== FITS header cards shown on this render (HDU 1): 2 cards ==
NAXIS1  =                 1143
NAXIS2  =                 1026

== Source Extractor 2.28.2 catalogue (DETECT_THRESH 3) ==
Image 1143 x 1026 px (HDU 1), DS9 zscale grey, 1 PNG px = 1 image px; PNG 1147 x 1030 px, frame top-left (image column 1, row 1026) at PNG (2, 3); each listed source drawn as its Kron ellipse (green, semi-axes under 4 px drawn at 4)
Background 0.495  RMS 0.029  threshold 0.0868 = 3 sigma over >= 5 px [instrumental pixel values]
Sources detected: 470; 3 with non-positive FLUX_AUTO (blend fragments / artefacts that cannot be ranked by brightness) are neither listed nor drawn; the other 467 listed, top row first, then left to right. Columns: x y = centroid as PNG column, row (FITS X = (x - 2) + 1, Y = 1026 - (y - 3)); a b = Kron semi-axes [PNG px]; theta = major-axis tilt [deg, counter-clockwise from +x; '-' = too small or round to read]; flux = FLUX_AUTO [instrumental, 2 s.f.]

##########

■ STATED PROBLEM: Collect every line above that contains the word "FITS".

■ EXERCISE OUTPUT:
== FITS header cards shown on this render (HDU 1): 2 cards ==
Sources detected: 470; 3 with non-positive FLUX_AUTO (blend fragments / artefacts that cannot be ranked by brightness) are neither listed nor drawn; the other 467 listed, top row first, then left to right. Columns: x y = centroid as PNG column, row (FITS X = (x - 2) + 1, Y = 1026 - (y - 3)); a b = Kron semi-axes [PNG px]; theta = major-axis tilt [deg, counter-clockwise from +x; '-' = too small or round to read]; flux = FLUX_AUTO [instrumental, 2 s.f.]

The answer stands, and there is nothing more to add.